Excerpted data:

────────────────────────────────────────

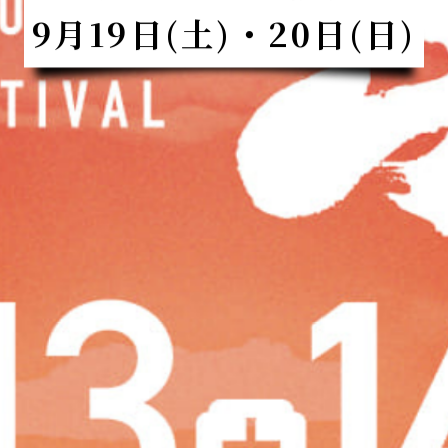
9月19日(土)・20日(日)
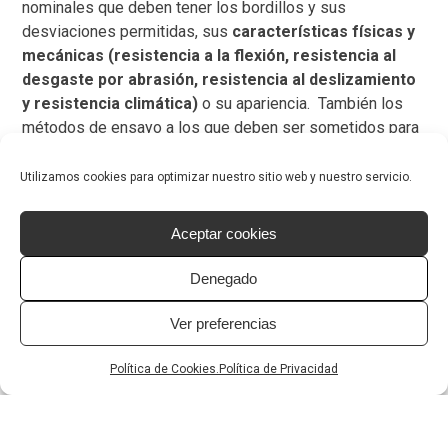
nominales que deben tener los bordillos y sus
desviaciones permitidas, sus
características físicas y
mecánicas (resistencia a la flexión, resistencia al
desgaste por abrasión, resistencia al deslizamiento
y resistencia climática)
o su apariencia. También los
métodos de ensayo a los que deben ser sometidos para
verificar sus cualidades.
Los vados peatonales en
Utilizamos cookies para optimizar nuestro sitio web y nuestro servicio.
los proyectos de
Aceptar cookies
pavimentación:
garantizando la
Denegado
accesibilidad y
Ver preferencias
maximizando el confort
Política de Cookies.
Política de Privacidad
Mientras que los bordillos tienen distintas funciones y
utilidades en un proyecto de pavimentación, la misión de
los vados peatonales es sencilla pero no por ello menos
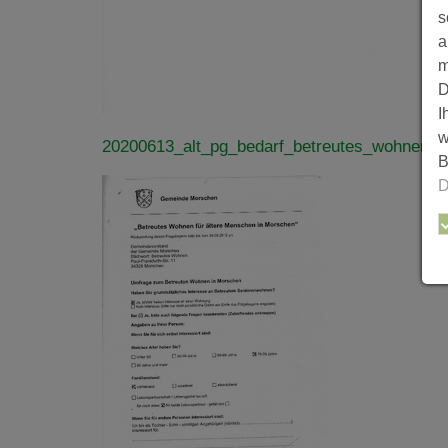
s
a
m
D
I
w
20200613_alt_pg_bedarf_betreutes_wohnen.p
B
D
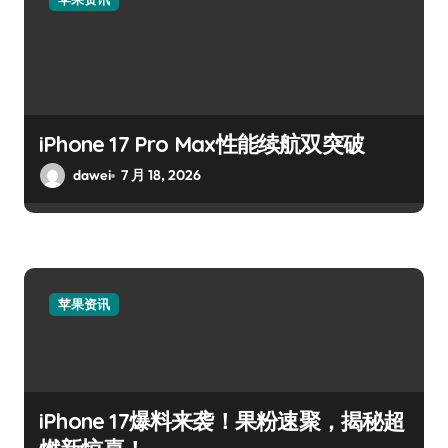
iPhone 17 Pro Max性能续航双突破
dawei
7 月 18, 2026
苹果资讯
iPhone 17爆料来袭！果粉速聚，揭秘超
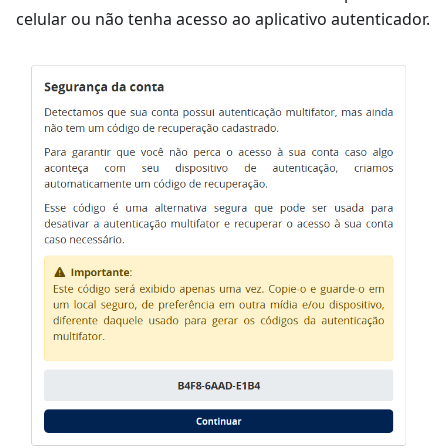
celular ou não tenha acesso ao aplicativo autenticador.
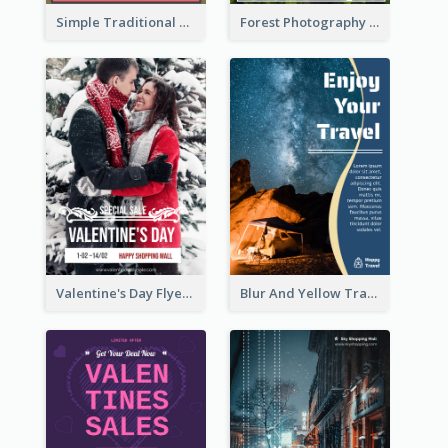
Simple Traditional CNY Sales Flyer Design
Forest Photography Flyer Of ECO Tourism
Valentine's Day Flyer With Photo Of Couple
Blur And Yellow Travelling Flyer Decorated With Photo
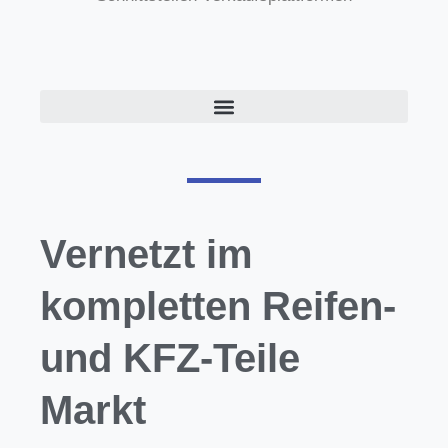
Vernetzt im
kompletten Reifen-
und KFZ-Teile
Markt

────────────────────────────────────────

Exercise details: Only a number is wanted here: the count of lines in the data that contain the string "Política".

Answer to the exercise: 2